PROBLEMS AND TASKS:
1. In the article about the Front Royal polling place, how far does Pat Callahan live from her polling location?
2. Sum up the article about the Front Royal polling place in two sentences.
3. Write the next part of the article about the Front Royal polling place, picking up after its last sentence.

ARTICLE:
Front Royal resident claims polling place too far to walk

By Alex Bridges -- abridges@nvdaily.com

Voting in Tuesday's GOP primary election didn't come easy for one Front Royal resident.

In fact, Pat Callahan said Wednesday she couldn't vote at all.

Callahan found herself without a way to cast a ballot in the primary for Virginia's 6th District of the House of Representatives. Callahan lives in the 200 block of South Royal Avenue, approximately 1.2 miles from her polling location at Skyline High School, less than a mile outside town limits. While a sidewalk does run along South Royal Avenue toward the edge of town, once the road turns into Stonewall Jackson Highway (U.S. 340) no paved path exists.

Callahan questioned why her voting precinct does not offer a polling place in downtown Front Royal or at least a "default" site. She suggested the county government center serve as a polling place for people in her situation.

RAW RECORDS:
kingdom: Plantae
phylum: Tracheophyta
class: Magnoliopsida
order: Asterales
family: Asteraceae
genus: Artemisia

==

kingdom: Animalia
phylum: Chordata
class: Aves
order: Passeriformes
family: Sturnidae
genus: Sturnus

--

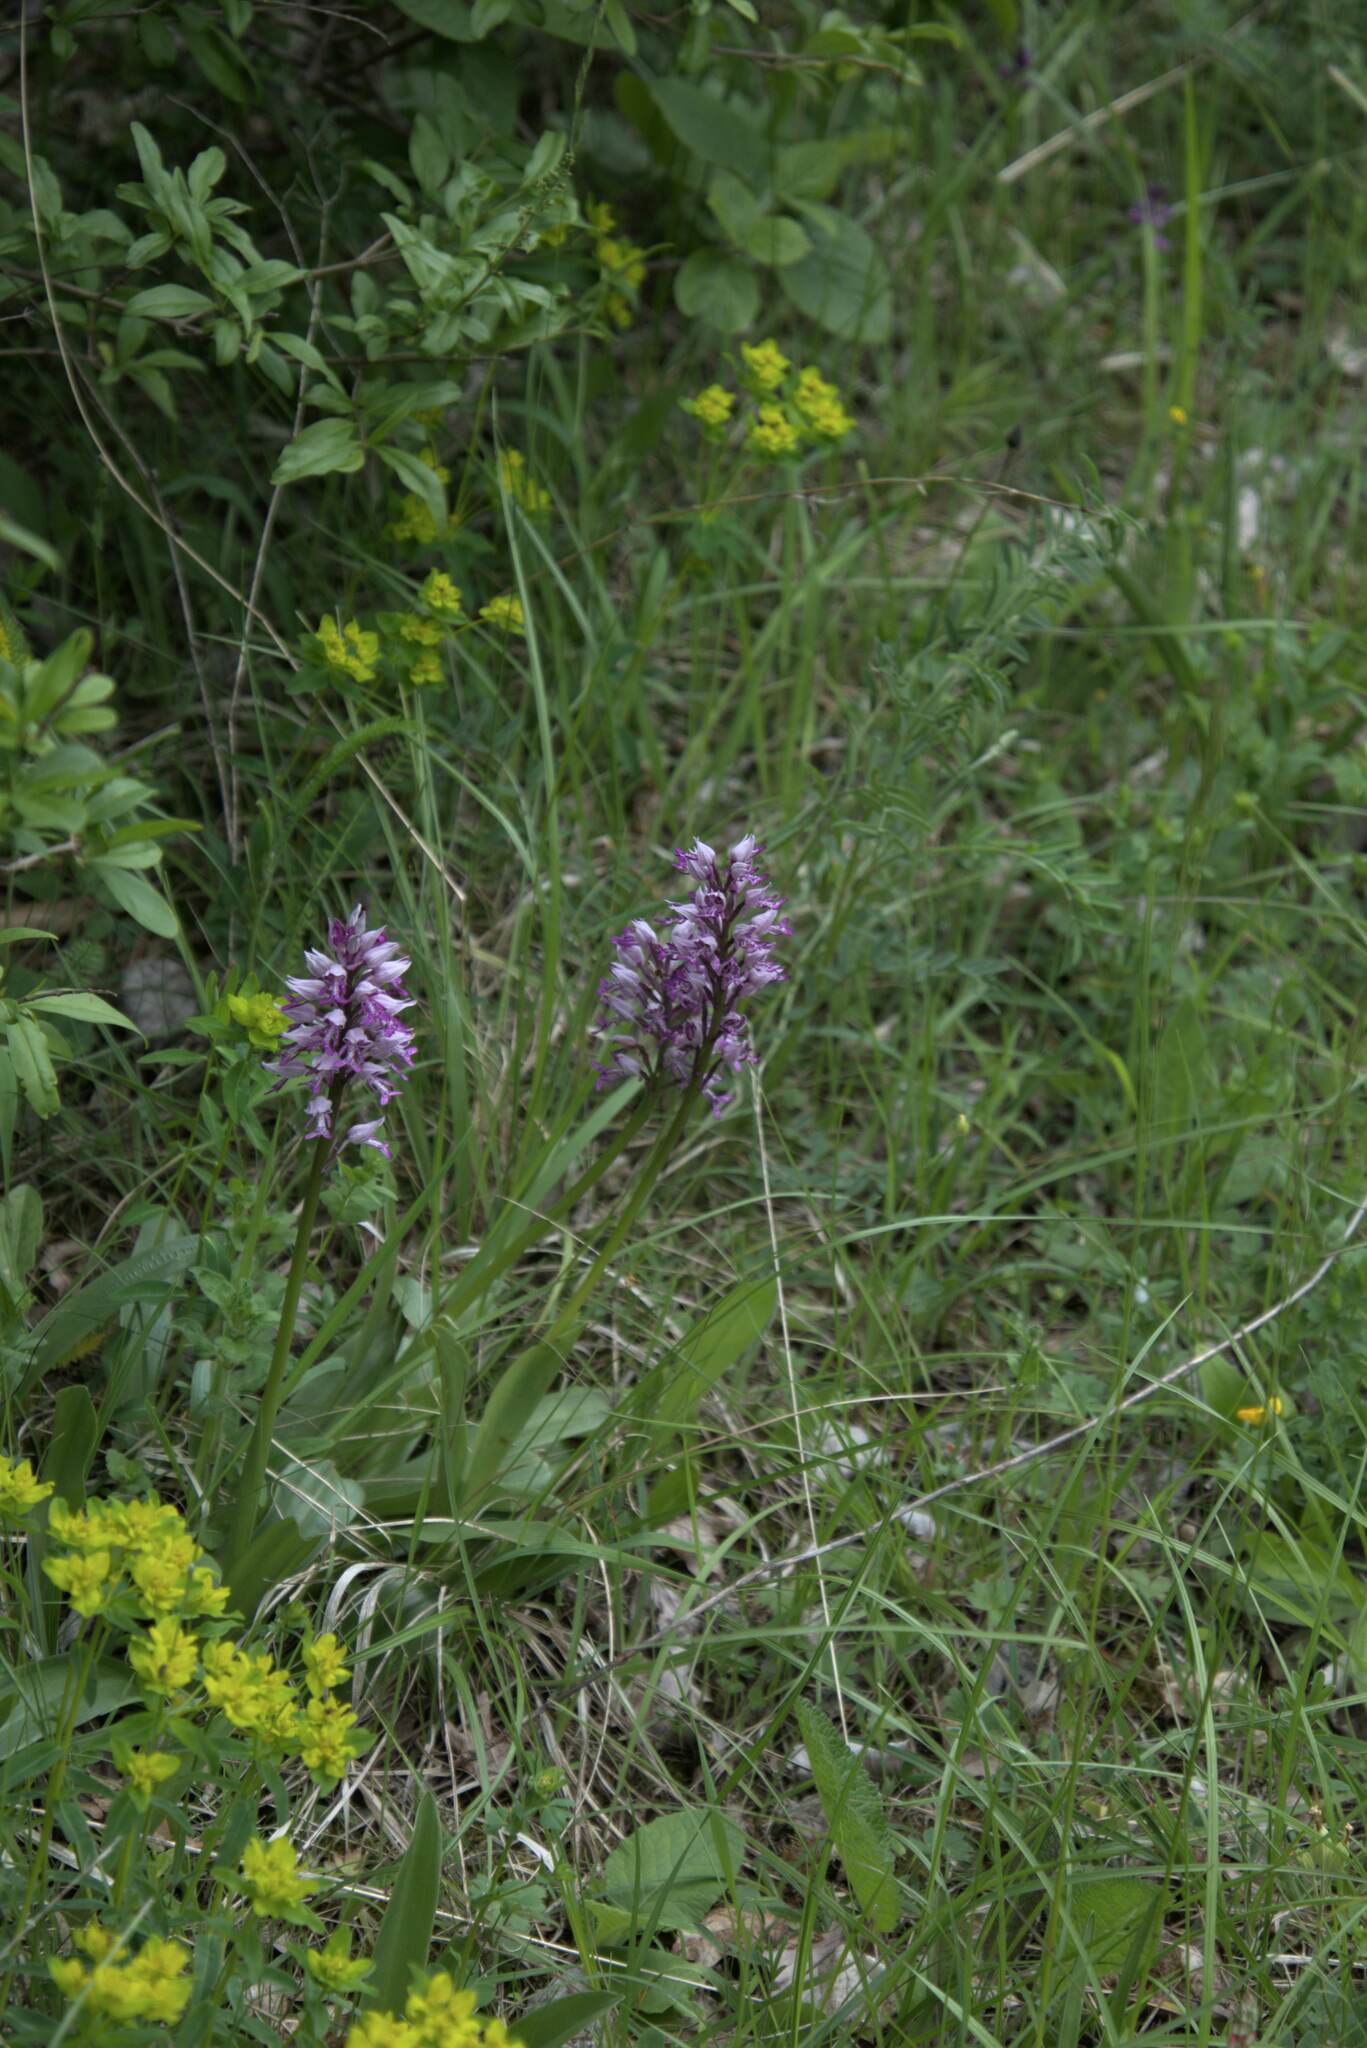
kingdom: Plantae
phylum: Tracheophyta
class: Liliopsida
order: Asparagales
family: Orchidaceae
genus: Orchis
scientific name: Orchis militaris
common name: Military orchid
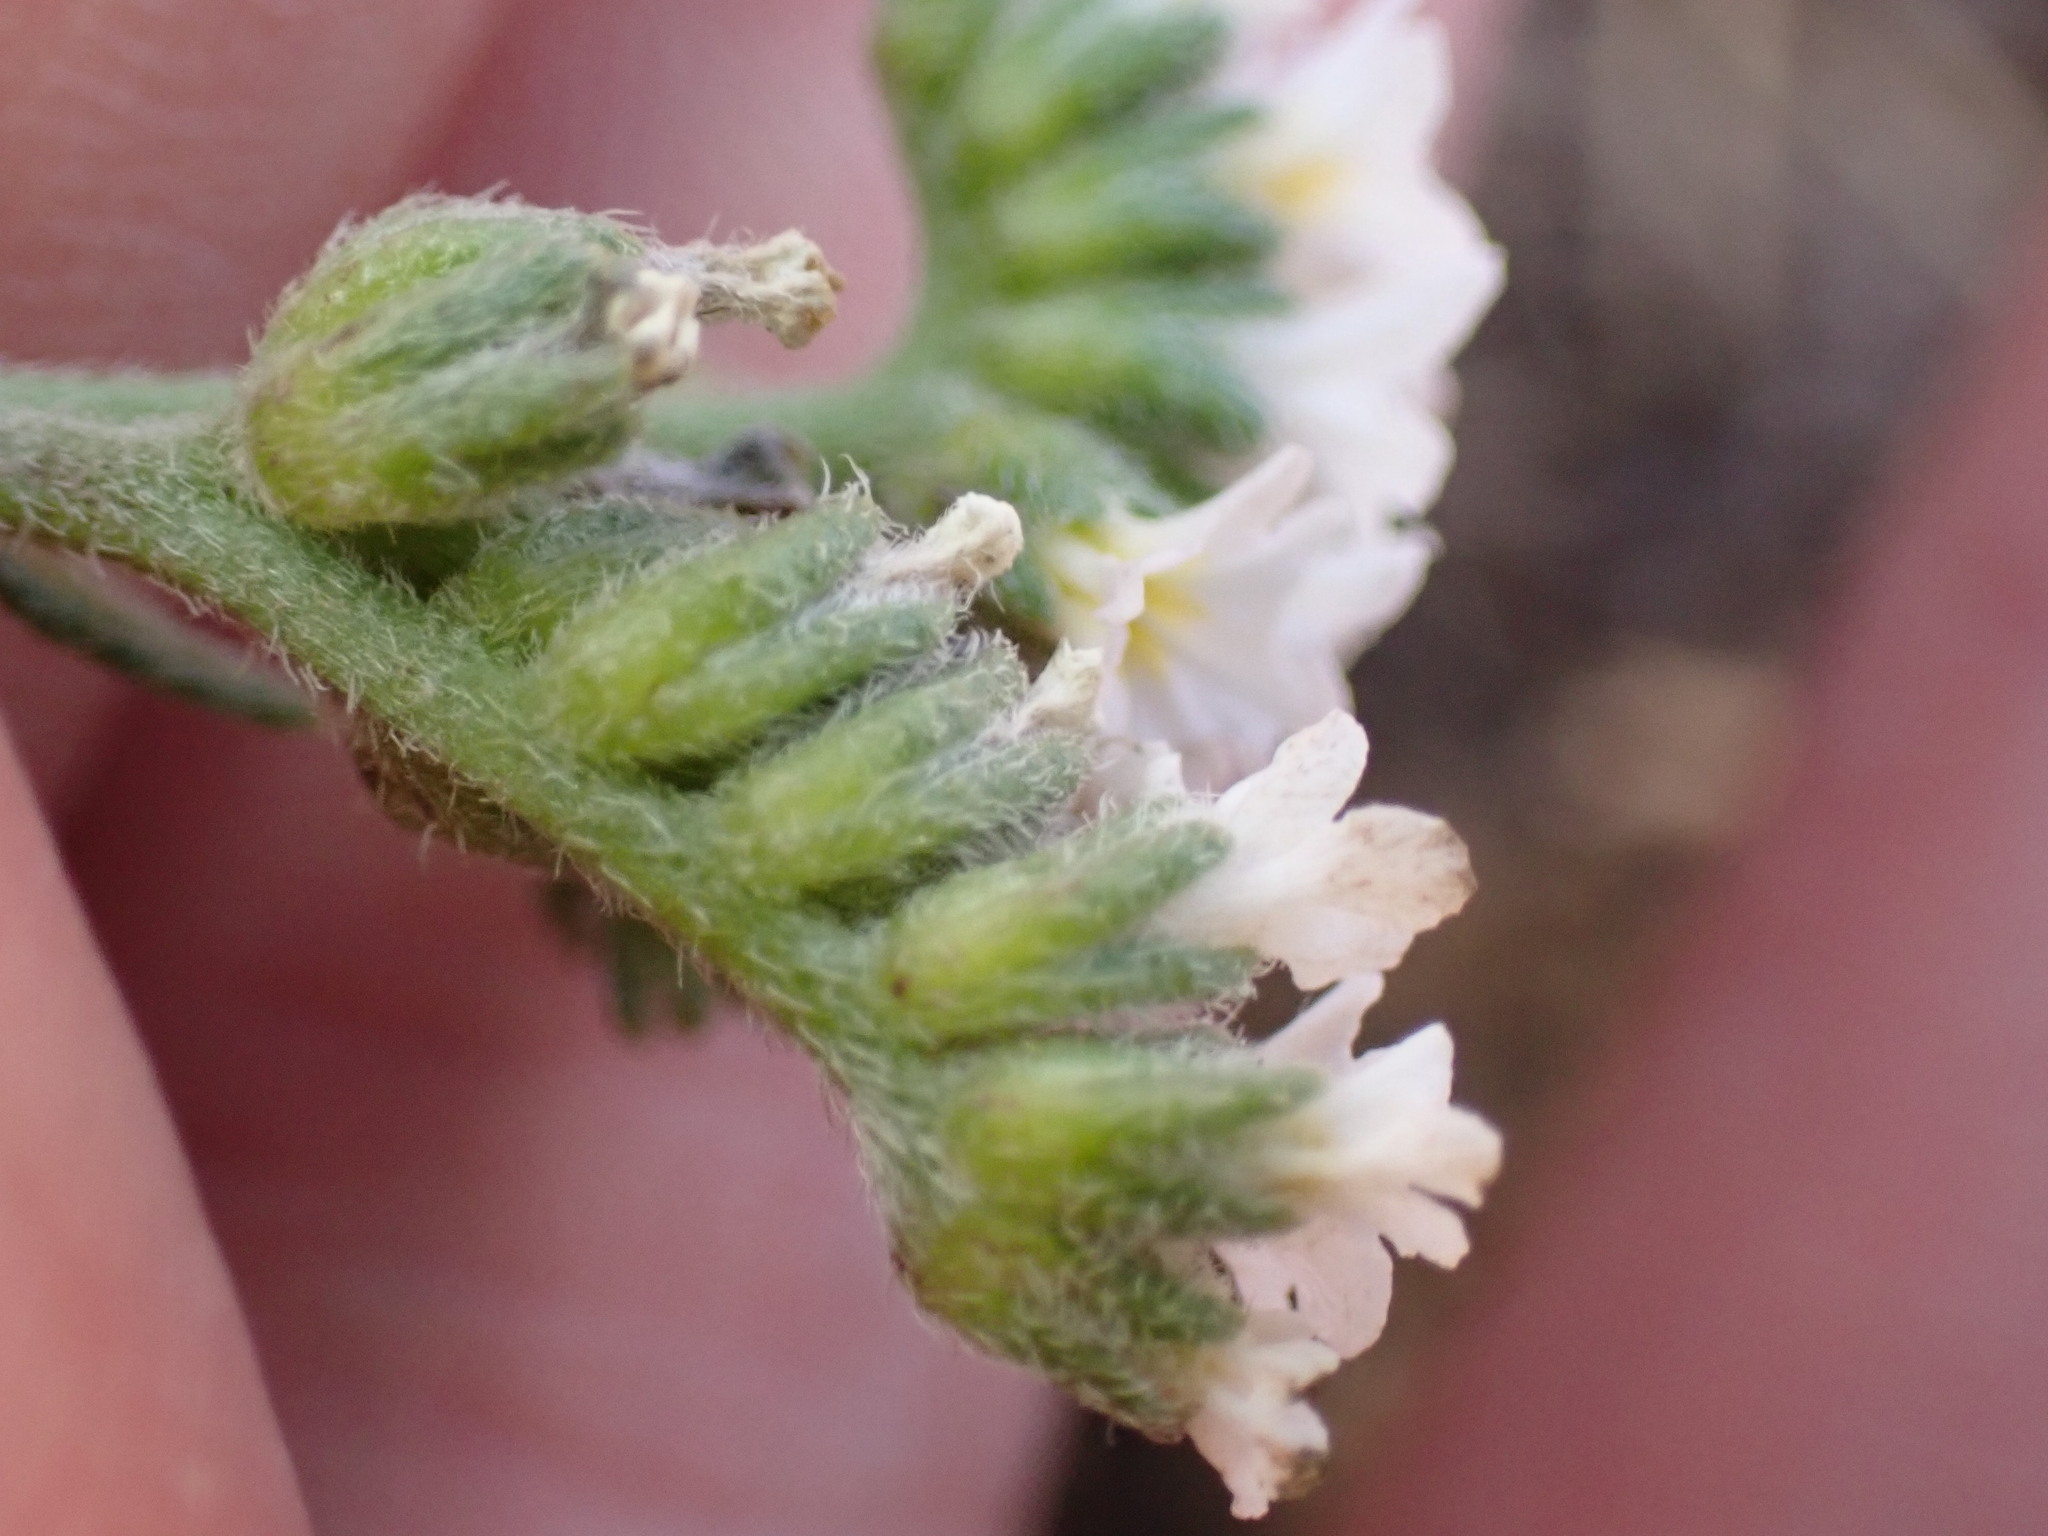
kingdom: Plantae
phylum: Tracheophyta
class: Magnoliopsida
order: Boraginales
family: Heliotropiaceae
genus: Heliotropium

ANSWERS TO THE EXERCISE:
1. About 1.2 miles.

2. Pat Callahan, who lives in the 200 block of South Royal Avenue in Front Royal, said she could not vote in Tuesday's GOP primary for Virginia's 6th District because her polling place at Skyline High School is about 1.2 miles away, and no paved path runs along the stretch of U.S. 340 past the sidewalk. She questioned why her precinct has no polling place downtown or a "default" site and suggested the county government center serve people in her situation.

3.
Localities face tough federal guidelines when choosing polling places, as Warren County General Registrar Carol L. Tobin noted Wednesday after the board of elections canvassed the ballots cast in the primaries. Skyline High School came into play as a more viable location than the previous site at Ressie Jeffries Elementary School, 320 E. Criser Road. Traffic congestion and access at Jeffries prompted the county to move the polling site to Skyline, which still lies within the 1-mile maximum distance from Front Royal limits, to serve as location for voters in town elections, Tobin explained.

The registrar's office also is limited in the assistance they can offer to voters.

"If someone is lacking transportation we usually tell them or suggest to them to contact the [political] parties," Tobin said, adding that her office can't promote rides offered by one party over another and remain non-partisan.

Often the local chapters of the political parties who have candidates running in elections offer a ride service to those people without transportation who wish to vote.

"If the candidates really want the votes they ought to be the ones to try to provide transportation," Tobin said.

Callahan often votes by submitting an absentee ballot at the voter registrar's office in the Warren County Government Center on Commerce Avenue, she said. But since the government center lies close to her home, Callahan said she thought she could go to the facility to vote in person. However Callahan recalled that on Monday the voter registrar's office informed she would have to vote in person at the polling place designated for the South River precinct.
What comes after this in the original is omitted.